Think tank The Education Policy Institute found in Hartlepool the gap academically compared to non-disadvantaged pupils nationally is 24.1 months.
While in wealthier places such as Kensington and Chelsea in London, disadvantaged pupils are actually performing ahead of non-disadvantaged pupils nationally by two and a half months.
Hartlepool politicians have blamed ‘chronic underfunding’ from an ‘unsympathetic’ government for contributing to the lag.
But the Department for Education says schools in Hartlepool will get an extra £6.6million this year through the pupil premium to help close the gap.
Hartlepool MP Mike Hill said: “These figures are astonishing, but are not surprising when you factor in that London gets on average £360m more in funding for education than the North East.
“There is no doubt that local authorities and schools in the region are chronically underfunded and in the case of Hartlepool, where funding for children’s education and social services is reaching crisis point, although we don’t top the table in this particular instance it doesn’t mean our children aren’t lagging behind.”
Mr Hill praised Hartlepool Borough Council in funding holiday hunger schemes and headteachers ‘phenomenal’ initiatives to help pupils from disadvantaged backgrounds.
But he added: “The truth is that while Government funding formulas remain as they are our kids will continue to fall behind academically and that is simply not good enough or acceptable.
“Our young people deserve a much better start in life.”
Councillor Brenda Harrison, chair of Hartlepool’s Children’s Services Committee, met Mr Hill last week to ask for his support over special educational needs funding and he pledged to raise it in Parliament.
Coun Harrison said: “Though this is a national problem, in Hartlepool we are seeing the results of education cuts, years of deprivation, the roll out of Universal Credit, continued high unemployment and a general lack of empathy or even sympathy from Central Government.
“The schools in our town are doing an excellent job of delivering quality education under very difficult circumstances and this will only get even more difficult with continued cuts.
“Education – and all the areas it covers – needs resourcing.
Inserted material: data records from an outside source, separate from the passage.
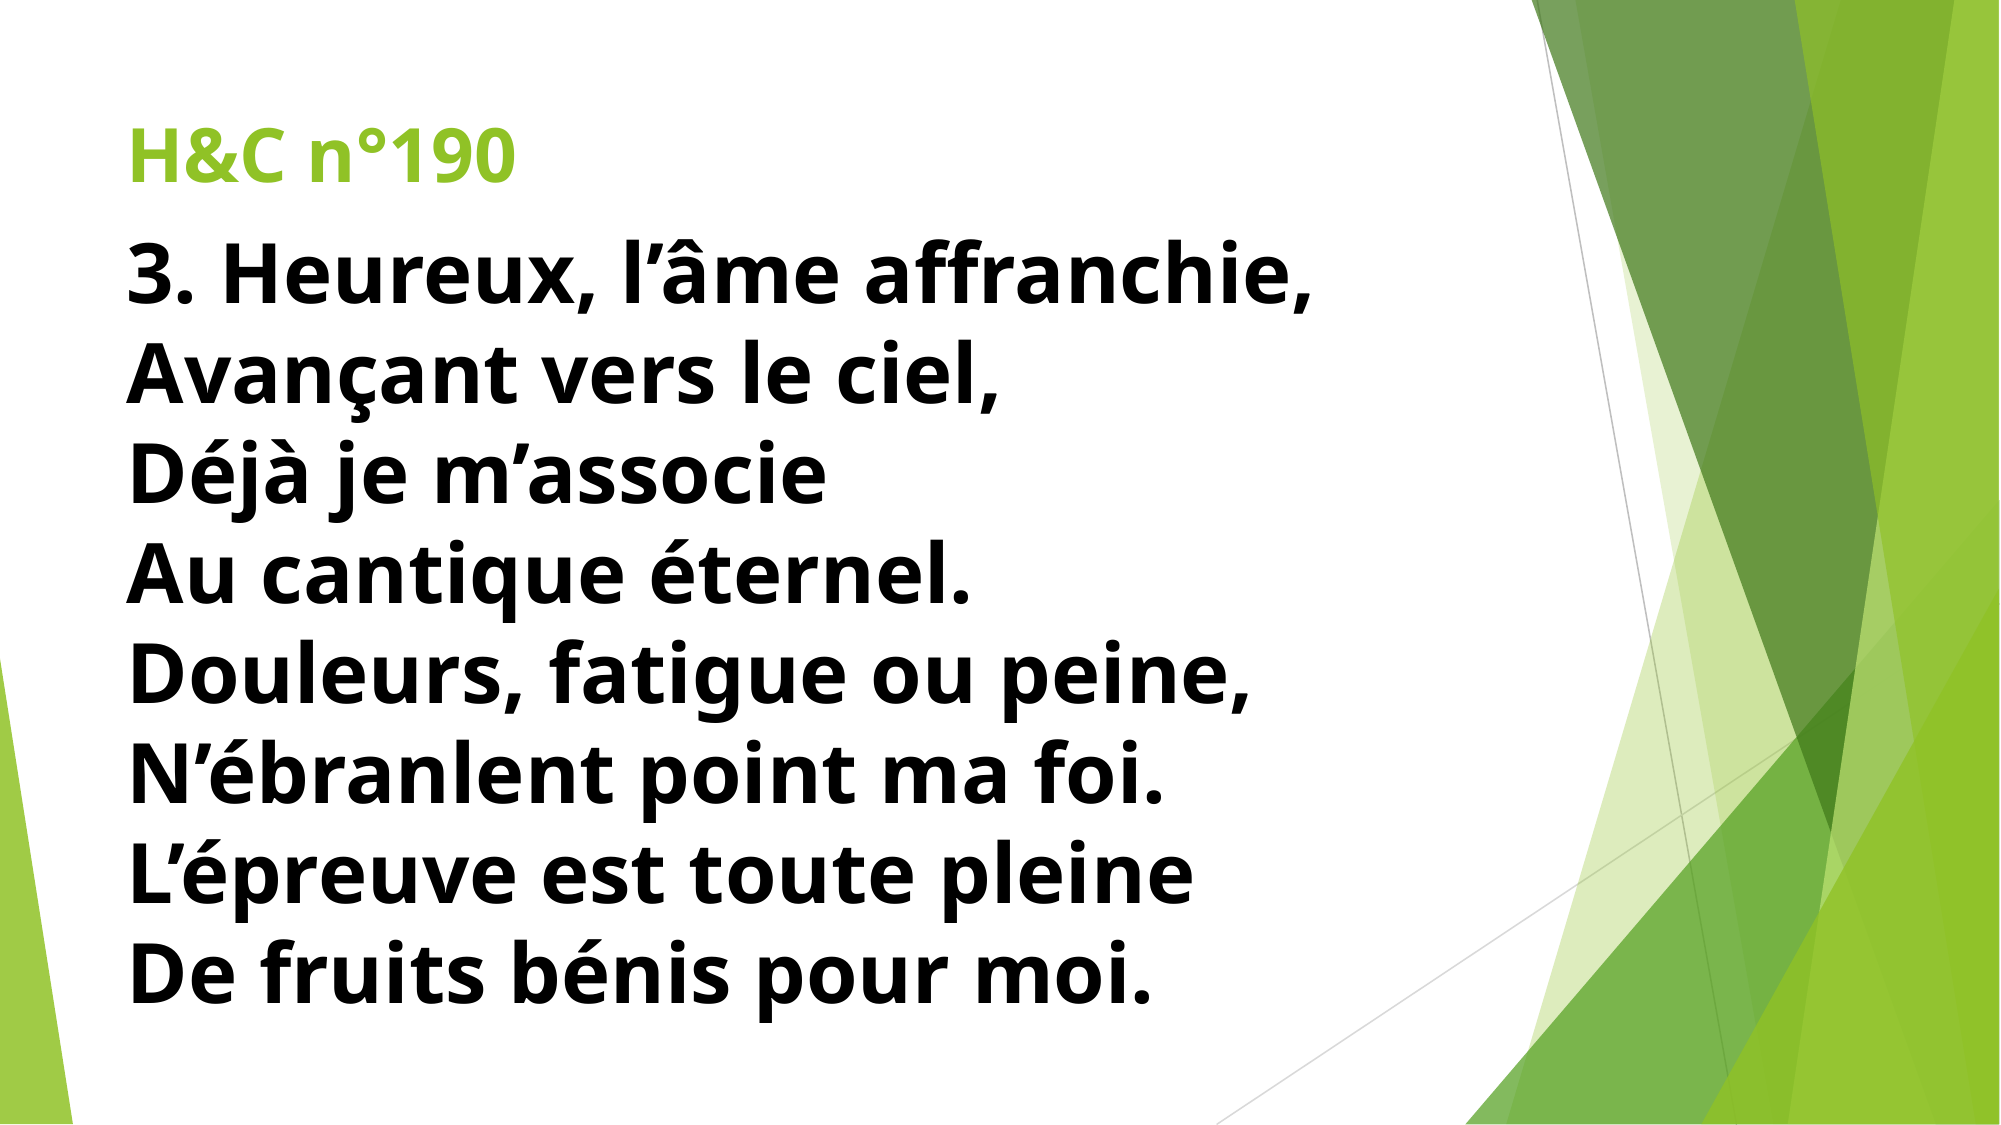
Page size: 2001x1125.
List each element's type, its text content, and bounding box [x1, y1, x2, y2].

text_box 3. Heureux, l’âme affranchie, Avançant vers le ciel, Déjà je m’associe Au cantique éternel. Douleurs, fatigue ou peine, N’ébranlent point ma foi. L’épreuve est toute pleine De fruits bénis pour moi. [111, 212, 1949, 1063]
text_box H&C n°190 [111, 99, 1522, 212]
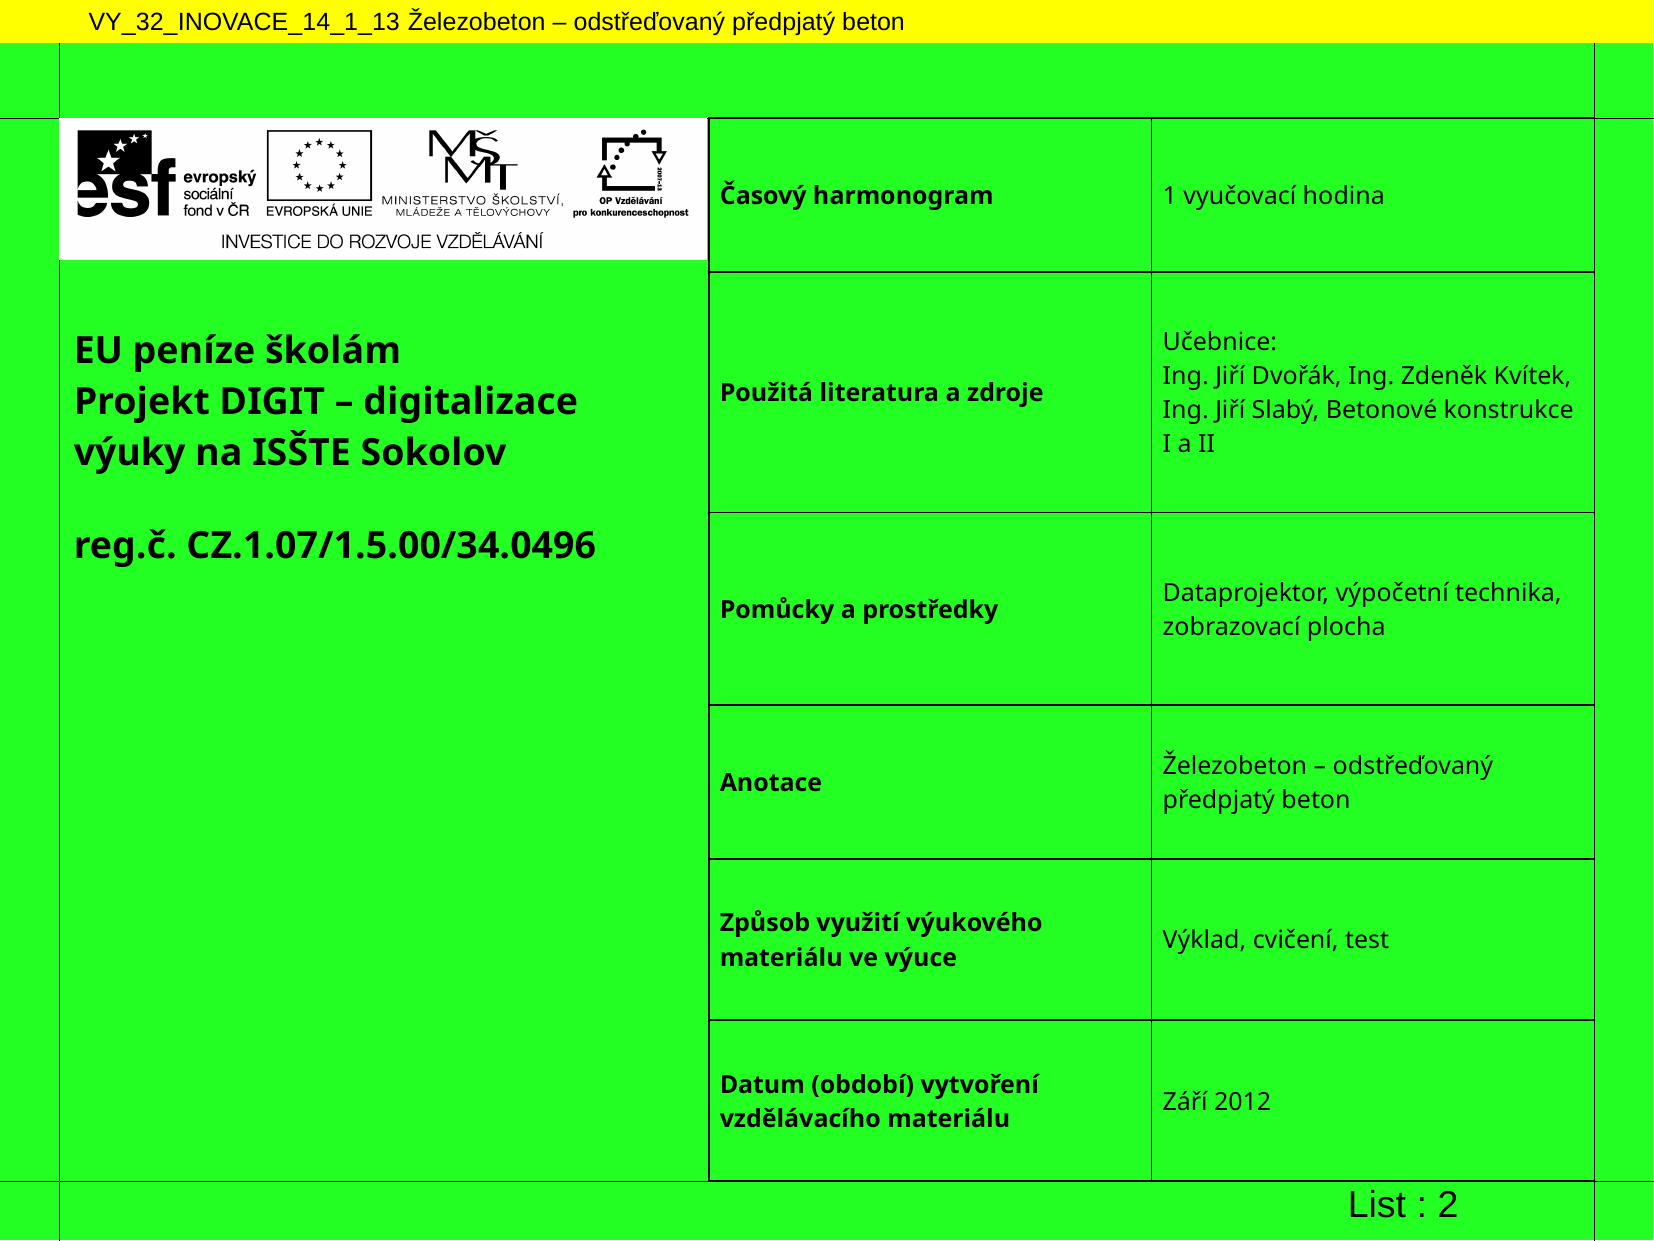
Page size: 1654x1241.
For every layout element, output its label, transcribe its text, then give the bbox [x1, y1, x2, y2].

table_header 1 vyučovací hodina [1152, 119, 1594, 271]
table_cell Výklad, cvičení, test [1152, 860, 1594, 1019]
table_cell Dataprojektor, výpočetní technika, zobrazovací plocha [1152, 513, 1594, 704]
table_cell Použitá literatura a zdroje [710, 273, 1151, 512]
table_cell Anotace [710, 706, 1151, 858]
table_cell Září 2012 [1152, 1021, 1594, 1180]
table_header Časový harmonogram [710, 119, 1151, 271]
table_cell Učebnice: Ing. Jiří Dvořák, Ing. Zdeněk Kvítek, Ing. Jiří Slabý, Betonové konstrukce I a II [1152, 273, 1594, 512]
table_cell Pomůcky a prostředky [710, 513, 1151, 704]
picture [59, 118, 707, 260]
table_cell Způsob využití výukového materiálu ve výuce [710, 860, 1151, 1019]
text_box EU peníze školám Projekt DIGIT – digitalizace výuky na ISŠTE Sokolov reg.č. CZ.1.07/1.5.00/34.0496 [59, 315, 680, 562]
text_box VY_32_INOVACE_14_1_13 Železobeton – odstřeďovaný předpjatý beton [0, 0, 1654, 43]
table_cell Železobeton – odstřeďovaný předpjatý beton [1152, 706, 1594, 858]
text_box List : <číslo> [1357, 1176, 1599, 1241]
table_cell Datum (období) vytvoření vzdělávacího materiálu [710, 1021, 1151, 1180]
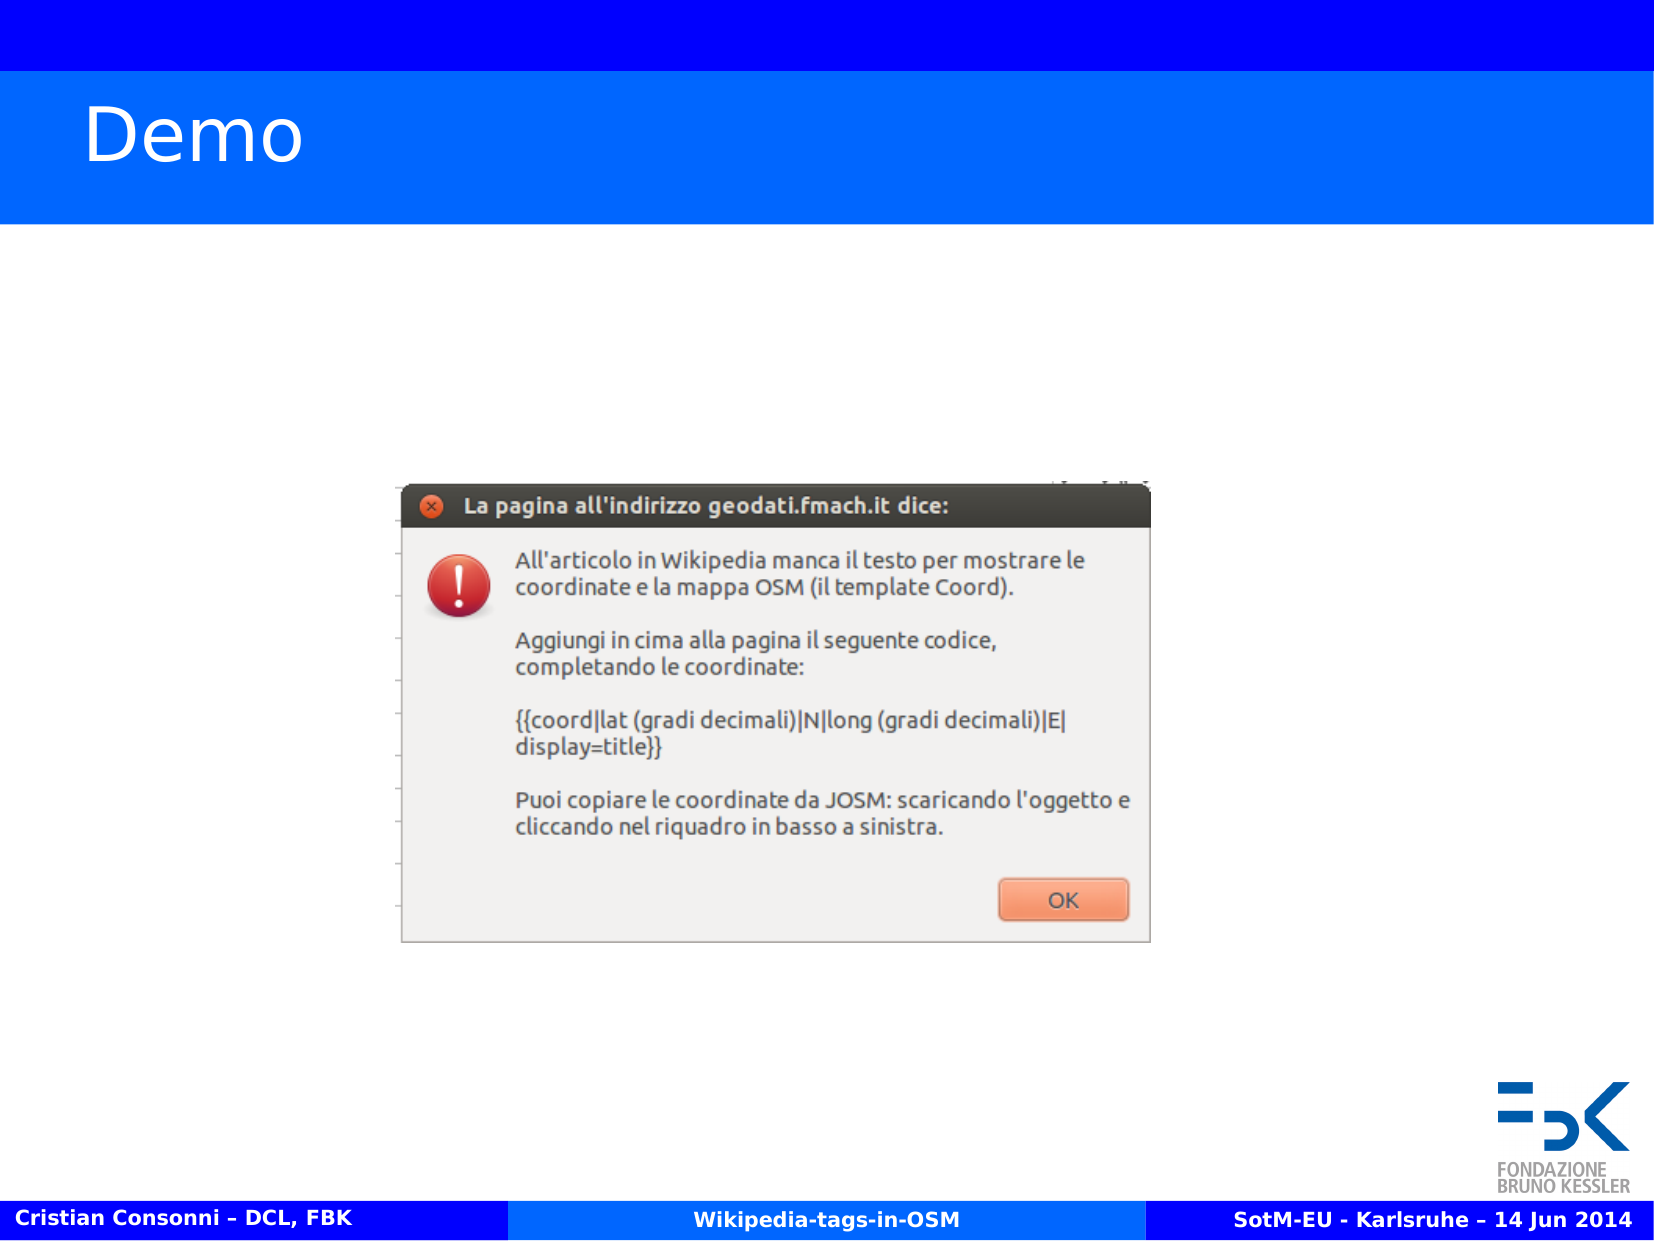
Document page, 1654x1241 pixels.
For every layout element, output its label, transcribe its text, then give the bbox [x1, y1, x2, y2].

Our children do deserve the best start in life, as Mike says, and they have a right to the best quality of education.
“They are the future and we must look after them.”
The Department for Education said under the national funding formula, Hartlepool schools will attract 1.3% more money per pupil by 2019-20, compared to 2017-18, equivalent to £60 per pupil, or £900,000 in total.
It added Hartlepool’s 2019-20 funding per pupil will be £4,752 compared to £4,685 nationally.
A spokesperson said: “We’re making sure young people have the best possible education, no matter where they live or their background.
“School funding will rise to a record £43.5 billion by 2020 – 50% more in real terms per pupil than in 2000 – and we are continuing to ensure this is distributed fairly across the country based on schools’ individual needs, putting an end to the previous unfair system.
“As well as the new, fairer approach to national school funding we continue to provide extra funding for disadvantaged children through the pupil premium, worth more than £2.4bn this year alone.
“This year, schools in Hartlepool will receive an extra £6.6million through the pupil premium, and we look to them to use it effectively.”